Trigger finger — stenosing tenosynovitis of the flexor tendon — is exactly what it sounds like: a finger that catches or locks as you bend or straighten it, sometimes releasing with a painful snap, sometimes requiring you to manually straighten it with the other hand. It happens when a nodule forms on the flexor tendon and cannot pass smoothly through the fibrous pulley at the base of the finger. Most people spend weeks or months writing it off as a minor nuisance before they come in. By the time they do, the locking is more frequent, the snap is more painful, and the finger is beginning to stay locked for longer stretches.
The thumb is the most commonly affected digit, followed by the ring and middle fingers. It is significantly more common in people with diabetes, rheumatoid arthritis, and in women in the sixth decade of life — but it appears without any of those predisposing factors in people who perform repetitive gripping, including gardeners, construction workers, and fishermen who spend hours working rod handles and lures. Morning is typically the worst time, as the tendon tightens overnight and the first flex of the day meets the most resistance.
- Occasional catching or clicking that resolves on its own without forcing
- Morning stiffness that loosens up within the first hour of activity
- Mild tenderness at the base of the affected finger on the palm side
- No true locking — the finger moves through its full range with some discomfort
- Finger locks in a bent position and requires force or the other hand to straighten it
- Locking episodes are increasing in frequency or duration over weeks
- Significant pain with every attempt to flex or extend the finger
- The finger is beginning to rest in a bent position even without active use
- Symptoms developing in multiple fingers simultaneously
Trigger finger is very treatable at every stage, but early treatment is simpler. A corticosteroid injection into the tendon sheath at the A1 pulley resolves the condition completely in a large majority of cases when caught early — among my most reliably effective office procedures. For cases that don't respond, a minor outpatient release of the pulley is curative with an extremely high success rate and a short recovery. The message: do not normalize a finger that catches. It will not resolve on its own.
De Quervain's is a load problem. The two tendons running through the first dorsal compartment of the wrist are under significant tension any time the thumb is abducted — moved away from the hand — especially when that movement is combined with ulnar deviation of the wrist, bending toward the little finger side. That combined position is exactly what happens when you lift a baby by sliding your hands under their arms with thumbs extended, when you hold a phone and scroll, when you grip a fly rod and cast, or when you perform certain repetitive manual tasks for hours at a time. I developed a mild case myself years ago. I know the mechanism from both sides of the examination table.
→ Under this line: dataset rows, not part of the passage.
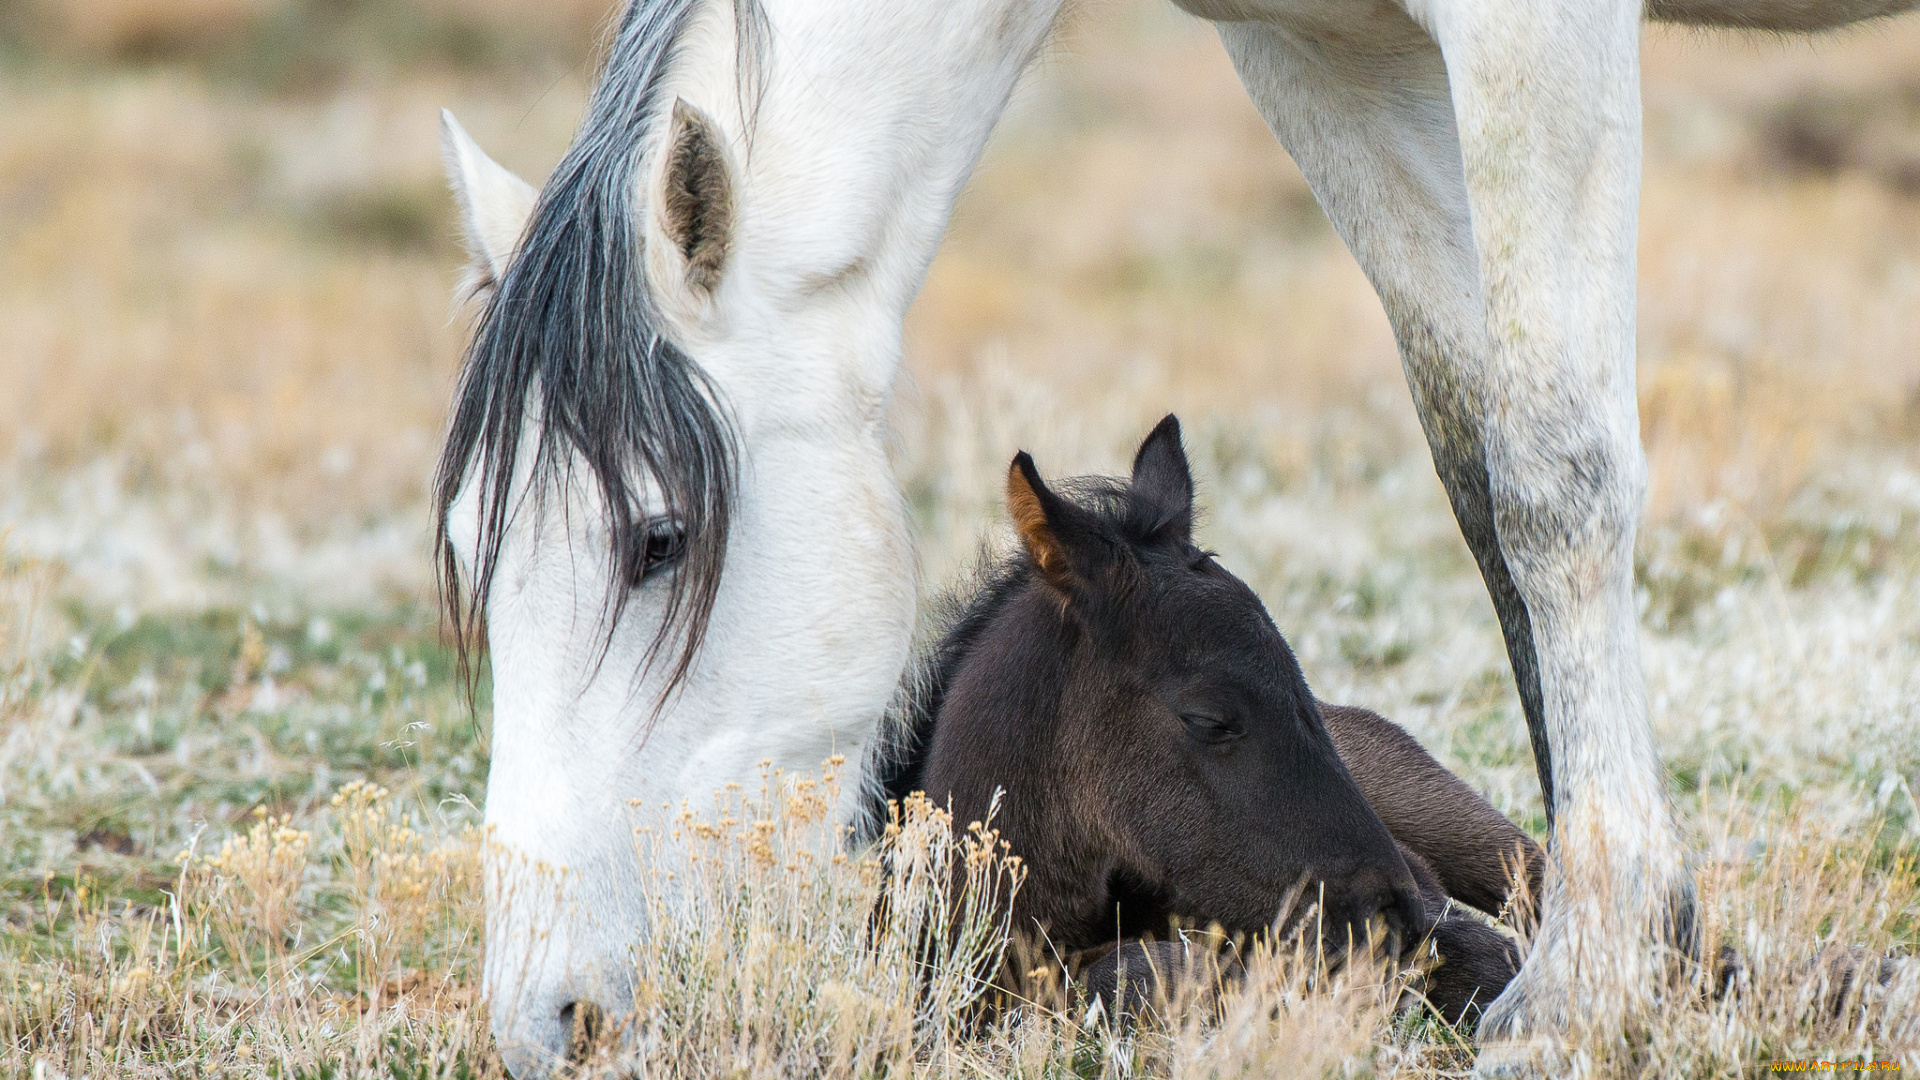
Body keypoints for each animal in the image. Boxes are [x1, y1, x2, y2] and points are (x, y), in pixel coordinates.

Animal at [439, 0, 1920, 1060]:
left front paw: (1594, 981)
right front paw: (1640, 965)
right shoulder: (1322, 40)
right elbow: (1472, 458)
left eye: (658, 539)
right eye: (464, 551)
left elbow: (1554, 473)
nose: (546, 1015)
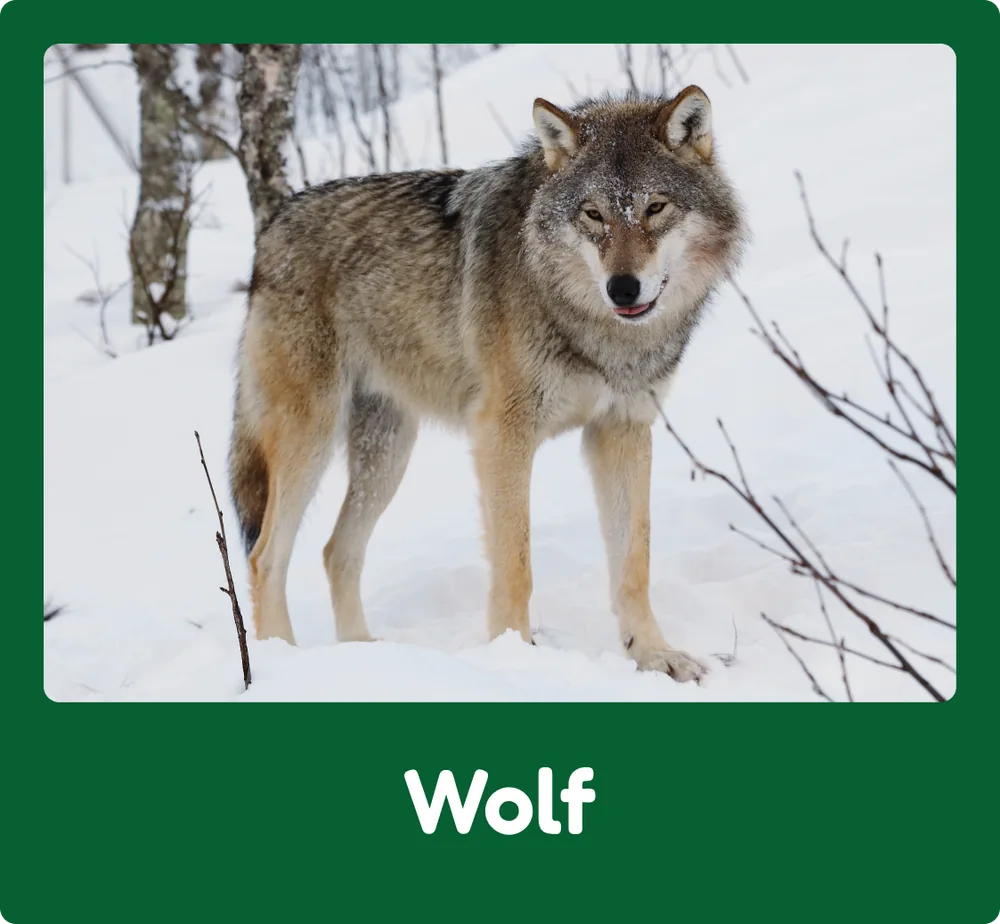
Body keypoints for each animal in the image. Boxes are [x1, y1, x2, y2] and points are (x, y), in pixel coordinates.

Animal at [229, 85, 746, 683]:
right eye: (593, 214)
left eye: (655, 208)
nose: (622, 288)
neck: (593, 328)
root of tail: (272, 225)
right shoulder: (503, 434)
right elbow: (516, 564)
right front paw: (516, 658)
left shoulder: (621, 430)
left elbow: (633, 562)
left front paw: (654, 656)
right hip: (309, 440)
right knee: (266, 555)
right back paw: (281, 662)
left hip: (388, 453)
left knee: (337, 551)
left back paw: (366, 655)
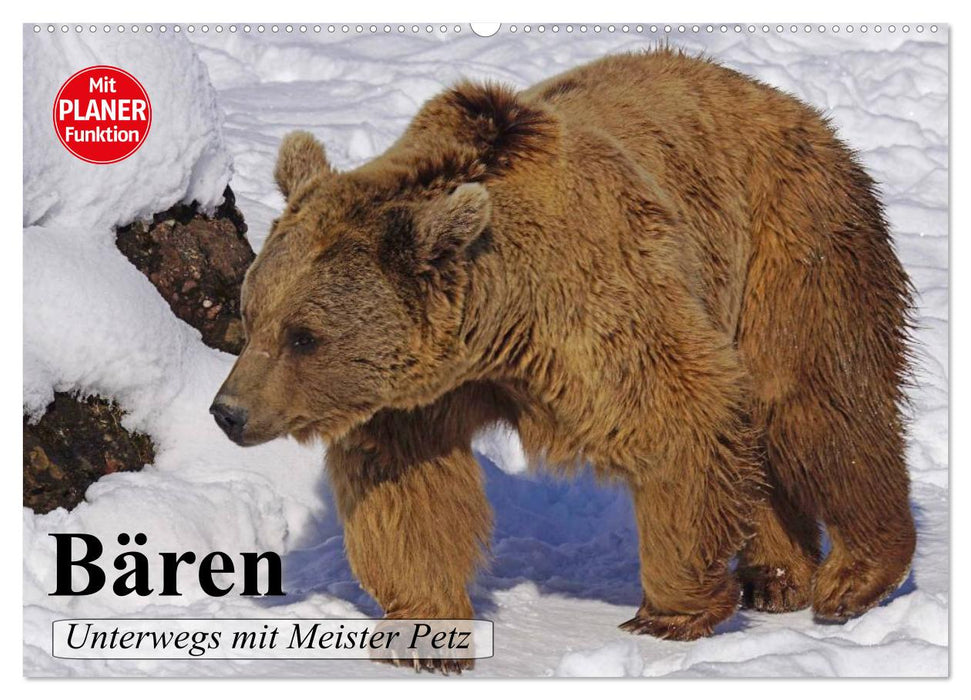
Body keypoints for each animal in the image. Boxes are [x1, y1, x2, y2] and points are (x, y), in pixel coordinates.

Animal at [211, 49, 916, 672]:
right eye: (253, 313)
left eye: (304, 336)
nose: (229, 411)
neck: (494, 323)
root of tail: (786, 104)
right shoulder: (419, 391)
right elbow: (408, 488)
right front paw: (424, 636)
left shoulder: (594, 306)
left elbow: (681, 415)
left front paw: (669, 612)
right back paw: (776, 576)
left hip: (787, 243)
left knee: (815, 404)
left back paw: (855, 576)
Prevention comes down to two principles. The first is load management: breaking up repetitive thumb abduction tasks, modifying grip mechanics where possible, and building in recovery time before cumulative irritation crosses the threshold into inflammation. For new parents this is genuinely difficult — the frequency of infant lifting is dictated by the infant, not the parent — but small adjustments like consciously keeping the thumb adducted and close to the hand during lifts rather than extended outward can meaningfully reduce the tendon load.
The second principle is early recognition. De Quervain's responds very well to treatment in the first few weeks. The Finkelstein test we covered last issue is something you can perform on yourself anytime you notice soreness developing on the thumb side of the wrist. A positive result at that early stage, combined with activity modification and a brief period of splinting, can stop the progression before it becomes a chronic problem requiring injection or surgery. The window is real, and it is worth acting in it.
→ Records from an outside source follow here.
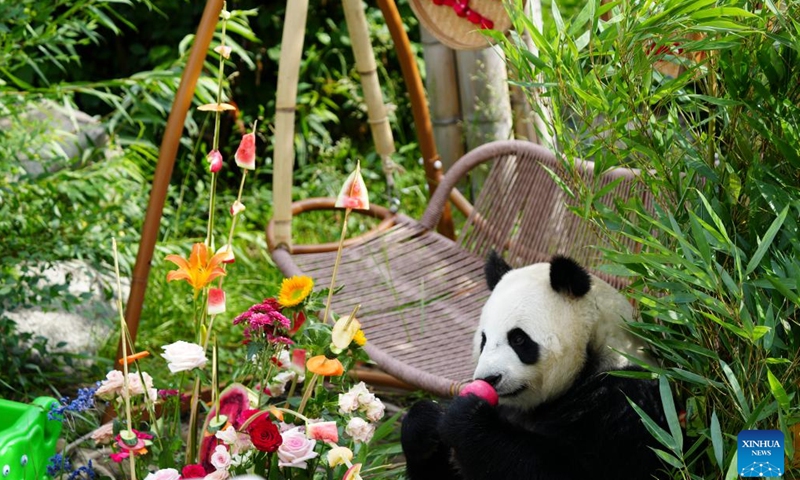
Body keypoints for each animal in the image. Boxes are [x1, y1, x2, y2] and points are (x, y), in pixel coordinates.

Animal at [400, 253, 668, 478]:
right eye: (483, 340)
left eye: (518, 339)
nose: (489, 379)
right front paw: (425, 422)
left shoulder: (624, 401)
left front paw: (466, 416)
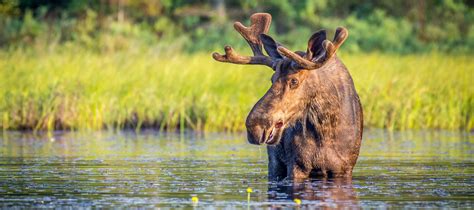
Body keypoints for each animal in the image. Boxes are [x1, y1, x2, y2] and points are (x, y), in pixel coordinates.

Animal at [212, 12, 362, 180]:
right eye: (272, 79)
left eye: (294, 81)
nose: (254, 126)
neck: (326, 128)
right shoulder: (296, 165)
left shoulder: (344, 169)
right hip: (274, 163)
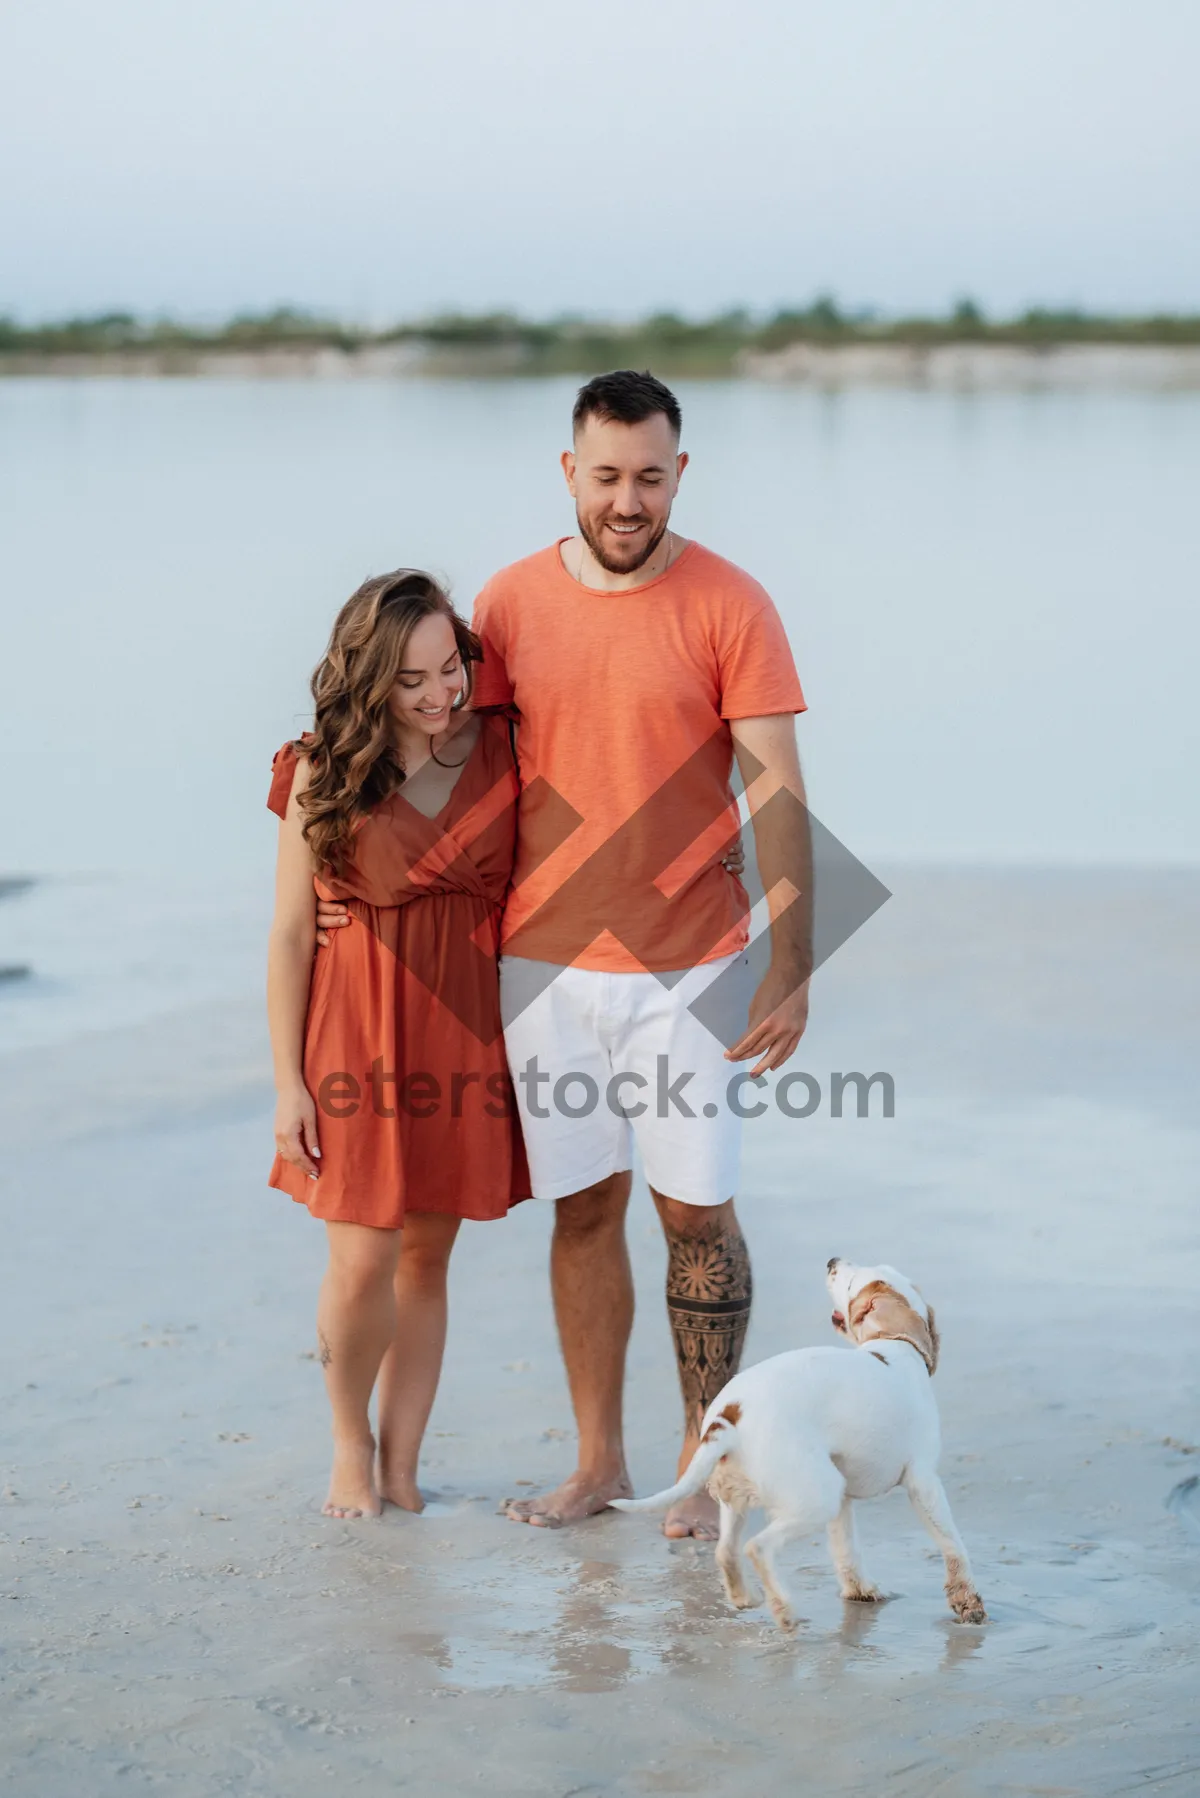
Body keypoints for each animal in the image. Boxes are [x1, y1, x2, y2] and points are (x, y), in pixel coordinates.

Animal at [611, 1265, 985, 1632]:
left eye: (851, 1280)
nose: (832, 1262)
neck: (896, 1348)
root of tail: (727, 1418)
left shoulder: (844, 1498)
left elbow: (846, 1549)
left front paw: (860, 1592)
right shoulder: (924, 1482)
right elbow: (953, 1545)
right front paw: (968, 1604)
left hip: (747, 1498)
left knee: (726, 1552)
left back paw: (746, 1598)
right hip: (816, 1498)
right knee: (757, 1548)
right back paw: (784, 1610)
I operate on fishing injuries with enough regularity that they form a recognizable subset of my practice, particularly in the warmer months along the Carolina coast. The spectrum runs from hook-through-finger injuries — which arrive looking dramatic but are usually straightforward if handled correctly — to more consequential trauma from falls on boat decks and docks, lacerations from fish handling, and overuse injuries of the wrist and forearm from extended casting sessions. What unites almost all of them is that they were foreseeable, and most were preventable with modest changes in technique, equipment, or habit.
Hook injuries deserve specific mention because field management is almost universally wrong. The instinct is to pull back out the way the hook entered. For a barbed hook, that approach causes more tissue damage than advancing through the skin, removing the barb, and backing it out. The string-yank technique — looping a line around the bend of the hook, pressing down on the shank, and snapping sharply parallel to the skin — works reliably for embedded hooks that have not cleared the barb. These are worth knowing before you need them, not after.
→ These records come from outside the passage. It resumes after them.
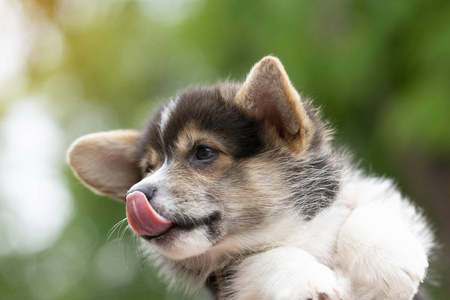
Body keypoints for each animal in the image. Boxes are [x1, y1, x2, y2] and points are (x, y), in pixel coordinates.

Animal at [66, 56, 432, 300]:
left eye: (203, 152)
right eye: (147, 169)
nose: (135, 194)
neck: (288, 231)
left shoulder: (367, 199)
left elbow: (368, 209)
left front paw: (389, 263)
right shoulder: (233, 276)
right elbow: (261, 259)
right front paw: (310, 282)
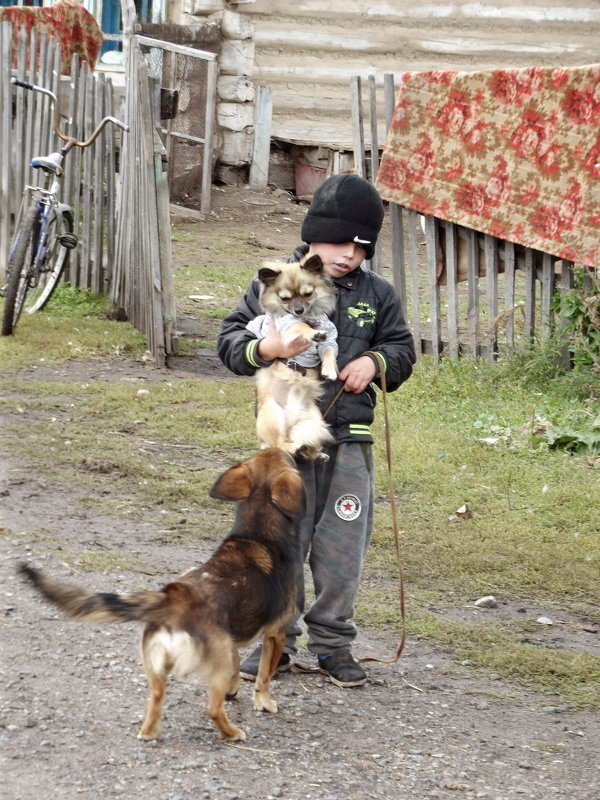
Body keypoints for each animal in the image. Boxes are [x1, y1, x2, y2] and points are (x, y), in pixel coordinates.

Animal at [18, 450, 304, 744]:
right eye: (287, 459)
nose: (294, 452)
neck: (257, 533)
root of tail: (174, 598)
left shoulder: (231, 640)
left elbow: (238, 665)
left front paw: (234, 690)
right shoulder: (275, 634)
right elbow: (264, 676)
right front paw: (265, 702)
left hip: (160, 665)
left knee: (157, 696)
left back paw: (150, 732)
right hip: (214, 662)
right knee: (213, 709)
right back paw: (232, 733)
For the Alaska trip, the fishing environments span saltwater deck fishing in Resurrection Bay and fly fishing on remote rivers — two completely different risk profiles. Deck fishing means wet surfaces, lines underfoot, and the demands of managing large fish. River fishing means current, unstable footing, and the specific wrist loading pattern of extended fly casting that I mentioned in the De Quervain's discussion this week. Planning for both means thinking about grip protection, footing, and the capacity to manage an injury far from immediate medical care. More on that in the weeks ahead.